--- ОТРЫВОК ---
============================================================
На пороге вечности
Умирала наша прихожанка баба Лида. Умирала в последнем печальном приюте — городском хосписе. Софья пошла навестить её, хотя и было страшновато: рисовались картины страдания и собственной беспомощности в желании помочь.
В палате их было четверо — умирающих женщин. Ужаснувшись, как неузнаваема, как исхудала баба Лида, Соня устремилась навстречу её протянутым рукам. Руки эти с длинными костлявыми пальцами были невероятно худы и тонки как линейка. Софья обняла её, пряча глаза от тревожного, молящего о помощи взгляда. Поцеловала эту тёплую руку-линейку и... сквозь слёзы увидела бабу Лиду на соседней кровати. От ужаса и боли, от готовности к страшному она перепутала, не узнала её. Как же сестра Лидия была рада! Утешала Соню, улыбалась, угощала. Оправившись кое-как от шока, Софья несколько часов поухаживала за ней. Поменяла белье, вынесла судно, покормила домашним супом. И хотя на вид баба Лида выглядела довольно бодрой, то и дело открывала молитвослов и плела тонкие косички поредевших волос, сознание её явно угасало: ей всё казалось, что она едет в поезде, где украли её вещи. «Бологое, станция Бологое...», — шептала она, лихорадочно обирая край одеяла...
А та женщина с тонкими ветками рук всё причитала и звала к себе. Другая спала и стонала во сне. Третья тихо сидела на кровати и смотрела в окно.
С бабой Лидой Софья больше не увиделась. Она умерла через два дня. Прошло уже несколько лет, а Соне всё помнится та встреча, те четыре женщины на пороге вечности. И свой малодушный страх в этой убогой лечебнице на краю города.
Вы такая красивая...
По благословению духовника Наталья уже не один год ухаживает за сиротами, одинокими стариками.
============================================================
--- ЗАДАНИЯ ---
1. Через сколько дней после визита Софьи, согласно отрывку, умерла баба Лида?
2. Выпишите из отрывка дословно фрагмент от слов «С бабой Лидой» до слов «Вы такая красивая...».
Перечень деталей САПР — отдельный материал, не связанный с отрывком.

--- ПРИЛОЖЕННЫЙ ПЕРЕЧЕНЬ ---
============================================================
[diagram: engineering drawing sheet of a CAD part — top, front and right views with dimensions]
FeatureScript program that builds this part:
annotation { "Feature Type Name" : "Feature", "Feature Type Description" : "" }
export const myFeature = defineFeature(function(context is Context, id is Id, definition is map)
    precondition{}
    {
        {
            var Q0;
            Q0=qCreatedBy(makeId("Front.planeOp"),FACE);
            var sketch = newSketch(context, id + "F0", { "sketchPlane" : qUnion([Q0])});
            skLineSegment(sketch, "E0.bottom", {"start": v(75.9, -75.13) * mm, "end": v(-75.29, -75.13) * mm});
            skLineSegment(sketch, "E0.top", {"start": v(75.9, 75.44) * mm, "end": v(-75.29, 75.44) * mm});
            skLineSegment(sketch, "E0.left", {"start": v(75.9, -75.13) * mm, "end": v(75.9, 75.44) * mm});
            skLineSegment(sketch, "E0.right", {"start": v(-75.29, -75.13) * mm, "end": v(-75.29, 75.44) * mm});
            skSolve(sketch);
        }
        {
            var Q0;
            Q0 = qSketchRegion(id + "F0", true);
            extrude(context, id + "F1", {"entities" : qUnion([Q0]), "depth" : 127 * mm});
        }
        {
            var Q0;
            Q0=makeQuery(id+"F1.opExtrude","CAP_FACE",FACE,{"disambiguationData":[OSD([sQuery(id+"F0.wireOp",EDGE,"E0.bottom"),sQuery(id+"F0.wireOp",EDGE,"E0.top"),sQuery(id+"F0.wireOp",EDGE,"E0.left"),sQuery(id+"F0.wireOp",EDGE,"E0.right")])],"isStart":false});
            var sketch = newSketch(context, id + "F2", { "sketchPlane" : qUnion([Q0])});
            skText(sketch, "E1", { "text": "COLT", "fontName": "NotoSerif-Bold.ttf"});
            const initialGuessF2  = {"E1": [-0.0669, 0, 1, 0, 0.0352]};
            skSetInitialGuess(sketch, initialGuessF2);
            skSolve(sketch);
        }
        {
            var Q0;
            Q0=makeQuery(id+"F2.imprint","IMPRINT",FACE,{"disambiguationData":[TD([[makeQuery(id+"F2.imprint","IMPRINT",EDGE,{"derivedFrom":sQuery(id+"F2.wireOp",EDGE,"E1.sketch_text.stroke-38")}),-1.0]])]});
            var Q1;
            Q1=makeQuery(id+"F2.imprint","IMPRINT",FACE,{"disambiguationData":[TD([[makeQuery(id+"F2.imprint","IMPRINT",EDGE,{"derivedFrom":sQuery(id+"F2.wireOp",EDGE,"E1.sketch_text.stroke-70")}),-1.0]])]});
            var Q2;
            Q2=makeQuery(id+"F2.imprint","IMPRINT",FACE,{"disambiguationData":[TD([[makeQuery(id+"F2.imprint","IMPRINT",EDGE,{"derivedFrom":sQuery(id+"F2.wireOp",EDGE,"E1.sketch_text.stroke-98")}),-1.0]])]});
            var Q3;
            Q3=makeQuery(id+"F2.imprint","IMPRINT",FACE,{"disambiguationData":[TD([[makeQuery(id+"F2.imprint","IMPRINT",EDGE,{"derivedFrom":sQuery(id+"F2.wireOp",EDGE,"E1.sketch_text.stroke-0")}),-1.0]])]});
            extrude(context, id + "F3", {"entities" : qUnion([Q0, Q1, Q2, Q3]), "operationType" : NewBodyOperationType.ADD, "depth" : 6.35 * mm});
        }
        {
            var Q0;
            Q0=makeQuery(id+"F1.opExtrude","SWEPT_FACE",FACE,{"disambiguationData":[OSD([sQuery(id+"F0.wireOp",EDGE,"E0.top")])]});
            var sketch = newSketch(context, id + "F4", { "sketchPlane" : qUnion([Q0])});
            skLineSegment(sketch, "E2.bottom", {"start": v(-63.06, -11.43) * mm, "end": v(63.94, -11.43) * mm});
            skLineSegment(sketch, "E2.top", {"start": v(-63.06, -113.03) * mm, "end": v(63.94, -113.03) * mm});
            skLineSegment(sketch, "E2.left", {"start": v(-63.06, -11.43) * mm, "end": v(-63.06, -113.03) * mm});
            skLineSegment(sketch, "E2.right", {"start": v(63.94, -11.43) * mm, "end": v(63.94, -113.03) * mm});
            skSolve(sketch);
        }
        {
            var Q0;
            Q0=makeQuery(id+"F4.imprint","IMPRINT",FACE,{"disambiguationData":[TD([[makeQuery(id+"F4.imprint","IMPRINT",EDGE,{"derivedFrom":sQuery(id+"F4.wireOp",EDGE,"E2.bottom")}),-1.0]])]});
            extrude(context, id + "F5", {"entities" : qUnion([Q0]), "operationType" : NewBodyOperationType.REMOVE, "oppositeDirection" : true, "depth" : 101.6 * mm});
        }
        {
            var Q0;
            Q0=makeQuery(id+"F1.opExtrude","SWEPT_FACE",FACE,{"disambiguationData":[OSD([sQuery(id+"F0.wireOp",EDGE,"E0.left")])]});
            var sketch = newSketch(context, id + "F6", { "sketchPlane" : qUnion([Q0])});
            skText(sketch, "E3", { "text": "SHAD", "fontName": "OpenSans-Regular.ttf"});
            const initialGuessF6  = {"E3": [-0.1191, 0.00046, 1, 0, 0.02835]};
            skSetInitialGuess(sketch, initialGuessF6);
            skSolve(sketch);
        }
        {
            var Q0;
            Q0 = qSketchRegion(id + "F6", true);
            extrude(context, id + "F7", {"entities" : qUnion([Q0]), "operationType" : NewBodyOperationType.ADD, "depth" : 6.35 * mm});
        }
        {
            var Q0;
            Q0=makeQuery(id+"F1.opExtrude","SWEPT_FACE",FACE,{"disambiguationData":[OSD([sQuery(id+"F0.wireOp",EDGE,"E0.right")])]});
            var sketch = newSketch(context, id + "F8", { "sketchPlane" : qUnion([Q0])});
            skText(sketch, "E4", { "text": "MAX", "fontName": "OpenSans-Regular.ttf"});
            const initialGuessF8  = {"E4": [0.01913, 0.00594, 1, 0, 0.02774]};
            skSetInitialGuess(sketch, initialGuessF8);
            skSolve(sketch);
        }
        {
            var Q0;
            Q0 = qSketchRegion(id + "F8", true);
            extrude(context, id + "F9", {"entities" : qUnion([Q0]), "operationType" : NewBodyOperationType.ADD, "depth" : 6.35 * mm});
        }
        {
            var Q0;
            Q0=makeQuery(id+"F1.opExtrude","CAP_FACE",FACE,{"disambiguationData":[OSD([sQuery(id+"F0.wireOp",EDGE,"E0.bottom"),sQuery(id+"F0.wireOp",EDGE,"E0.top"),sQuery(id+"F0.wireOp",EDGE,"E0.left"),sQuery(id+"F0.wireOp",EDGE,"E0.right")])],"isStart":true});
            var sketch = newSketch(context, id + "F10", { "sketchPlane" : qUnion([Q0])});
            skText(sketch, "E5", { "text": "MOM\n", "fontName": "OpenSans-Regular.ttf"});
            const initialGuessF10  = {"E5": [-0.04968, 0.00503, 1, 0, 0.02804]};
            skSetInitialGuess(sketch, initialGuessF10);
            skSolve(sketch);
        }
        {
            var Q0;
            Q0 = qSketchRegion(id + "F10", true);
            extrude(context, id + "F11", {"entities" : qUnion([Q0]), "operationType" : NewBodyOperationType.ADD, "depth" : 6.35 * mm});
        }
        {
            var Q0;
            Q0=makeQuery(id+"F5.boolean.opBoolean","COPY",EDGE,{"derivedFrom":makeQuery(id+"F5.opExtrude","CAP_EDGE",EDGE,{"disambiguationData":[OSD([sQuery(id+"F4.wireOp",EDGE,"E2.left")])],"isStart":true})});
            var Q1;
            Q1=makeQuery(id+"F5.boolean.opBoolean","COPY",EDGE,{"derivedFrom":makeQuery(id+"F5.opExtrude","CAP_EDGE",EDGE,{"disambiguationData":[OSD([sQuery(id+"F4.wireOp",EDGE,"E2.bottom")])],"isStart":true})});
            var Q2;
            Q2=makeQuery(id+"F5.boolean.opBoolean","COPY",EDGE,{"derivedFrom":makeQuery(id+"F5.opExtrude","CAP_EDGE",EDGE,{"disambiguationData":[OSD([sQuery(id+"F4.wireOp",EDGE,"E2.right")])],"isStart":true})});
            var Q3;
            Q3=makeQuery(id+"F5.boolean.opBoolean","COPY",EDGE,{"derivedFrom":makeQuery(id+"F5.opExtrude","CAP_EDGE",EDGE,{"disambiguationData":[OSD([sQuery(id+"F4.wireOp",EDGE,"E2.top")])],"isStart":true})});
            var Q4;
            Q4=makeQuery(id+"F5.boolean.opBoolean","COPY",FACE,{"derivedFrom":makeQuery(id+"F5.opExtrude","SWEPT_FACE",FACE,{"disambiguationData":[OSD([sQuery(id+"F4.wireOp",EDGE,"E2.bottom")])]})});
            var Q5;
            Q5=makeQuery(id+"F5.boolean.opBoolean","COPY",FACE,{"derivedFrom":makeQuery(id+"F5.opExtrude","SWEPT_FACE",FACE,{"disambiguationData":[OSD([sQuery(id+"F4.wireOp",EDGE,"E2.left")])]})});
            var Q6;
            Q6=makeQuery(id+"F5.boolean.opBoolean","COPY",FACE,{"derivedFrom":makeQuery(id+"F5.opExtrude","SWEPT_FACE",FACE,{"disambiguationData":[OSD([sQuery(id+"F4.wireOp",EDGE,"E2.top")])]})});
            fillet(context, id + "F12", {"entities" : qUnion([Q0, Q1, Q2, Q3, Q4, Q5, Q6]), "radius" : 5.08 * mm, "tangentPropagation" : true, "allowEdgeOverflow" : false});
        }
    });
============================================================
--- ОТВЕТЫ К ЗАДАНИЯМ ---
1. Через два дня.

2.
С бабой Лидой Софья больше не увиделась. Она умерла через два дня. Прошло уже несколько лет, а Соне всё помнится та встреча, те четыре женщины на пороге вечности. И свой малодушный страх в этой убогой лечебнице на краю города.
Вы такая красивая...